Interview mit Burkhard Kämper zu 50 Essener Gesprächen

In drei Filmen beschreiben die Gründerväter Dr. Heiner Marré, Dr. Hans Maier und Dr. Paul Hoffacker die Geschichte der Essener Gespräche.
Im Interview erläutert zudem der Verantwortliche für die Essener Gespräche im Ruhrbistum, Rechtsanwalt Burkhard Kämper, die Bedeutung dieser Fachtagung.

Herr Dr. Kämper, als die Essener Gespräche 1966 ins Leben gerufen wurden, war die Katholische Kirche vom gerade beendeten Konzil und die deutsche Gesellschaft von der aufziehenden 68er-Bewegung geprägt. Welches Erfolgsgeheimnis steckt hinter den Essener Gesprächen, dass sie auch 2015 noch derart populär sind?

Burkhard Kämper: Die damaligen Initiatoren der Essener Gespräche hatten zunächst einmal die Weitsicht, in einer Zeit des Aufbruchs in Staat, Kirche und Gesellschaft mit einer neuen Gesprächsreihe auf einen bestehenden Bedarf zu reagieren. Dass sich die Gesprächs- und die daraus entstandene Schriftenreihe in der Fachwelt so schnell etablieren und so lange halten würde, konnte damals natürlich niemand ahnen. Ein Erfolgsrezept sehe ich darin, dass von Beginn an immer ein gutes Gespür für die Auswahl der Themen und Referenten bestand. So haben wir immer wieder sowohl hochaktuelle Themen wie das kirchliche Arbeitsrecht, die Kirchenfinanzierung oder den Religionsunterricht, aber auch sehr grundsätzliche Fragestellungen wie die Religionsfreiheit, das Selbstbestimmungsrecht der Kirchen oder den Schutz des menschlichen Lebens behandelt. Bundesweit, aber auch international geradezu einzigartig ist zudem der überkonfessionelle und interdisziplinäre Charakter dieses Zusammentreffens namhafter Wissenschaftler mit Praktikern aus der Justiz sowie aus staatlicher und kirchlicher Verwaltung.

Die Essener Gespräche sind Fachtagungen – und wollen dennoch in die Gesellschaft hinein wirken.
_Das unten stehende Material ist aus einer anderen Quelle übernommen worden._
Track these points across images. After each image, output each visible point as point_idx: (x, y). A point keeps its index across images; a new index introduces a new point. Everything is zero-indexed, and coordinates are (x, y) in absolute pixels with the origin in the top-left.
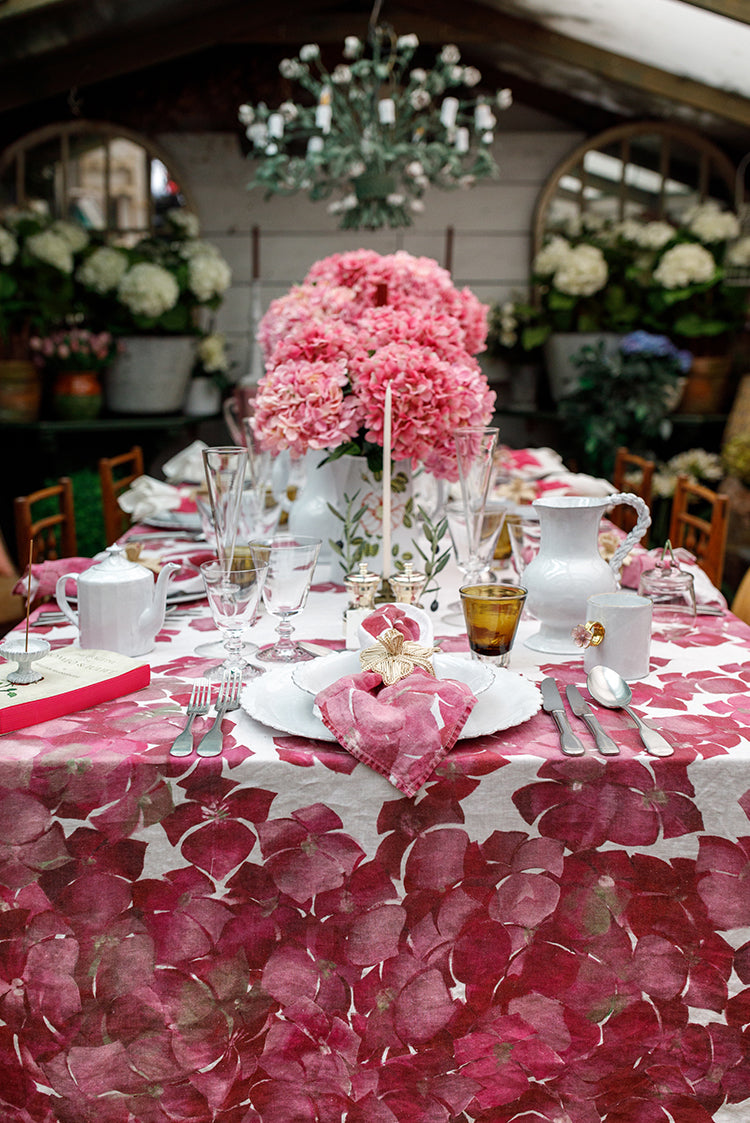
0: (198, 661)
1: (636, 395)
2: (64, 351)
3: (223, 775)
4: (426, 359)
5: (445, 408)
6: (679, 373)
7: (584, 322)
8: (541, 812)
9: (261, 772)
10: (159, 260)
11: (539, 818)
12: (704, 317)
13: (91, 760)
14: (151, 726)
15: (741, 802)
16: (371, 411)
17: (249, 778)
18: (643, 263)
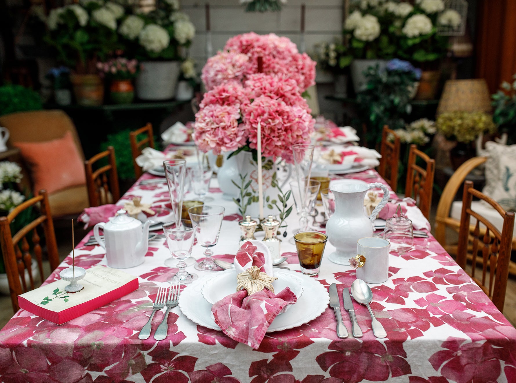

Wo konnte die Veranstaltungsreihe besonders nachhaltige Akzente setzen?

Kämper: Zunächst einmal sind auf den Essener Gesprächen durch die zahlreichen Kontakte und Netzwerke viele Ideen entstanden, die dann oft im Nachgang realisiert wurden: beispielsweise die Gründung des Instituts für Staatskirchenrecht der Diözesen Deutschlands Anfang der 1970er Jahre  und die Herausgabe des demnächst in dritter Auflage erscheinenden Handbuchs des Staatskirchenrechts der Bundesrepublik Deutschland. Aber auch inhaltlich haben die Essener Gespräche ihre Spuren hinterlassen: So werden unsere Tagungsbände etwa regelmäßig von den obersten deutschen Gerichten bis hin zum Bundesverfassungsgericht herangezogen, etwa in Fragen zum kirchlichen Arbeitsrecht. Nach dem Fall der Mauer und des Eisernen Vorhangs konnten wir zudem die Übernahme unserer bewährten Staat-Kirche-Ordnung in den neuen Bundesländern unterstützen. Und durch die Einbeziehung von Teilnehmern und Referenten aus Osteuropa konnten die Essener Gespräche auch dort einen Beitrag dazu leisten, den Kirchen nach einer Zeit der Unterdrückung wieder zu einem angemessenen Platz in den Verfassungen und Lebenswirklichkeiten dieser Staaten zu verhelfen.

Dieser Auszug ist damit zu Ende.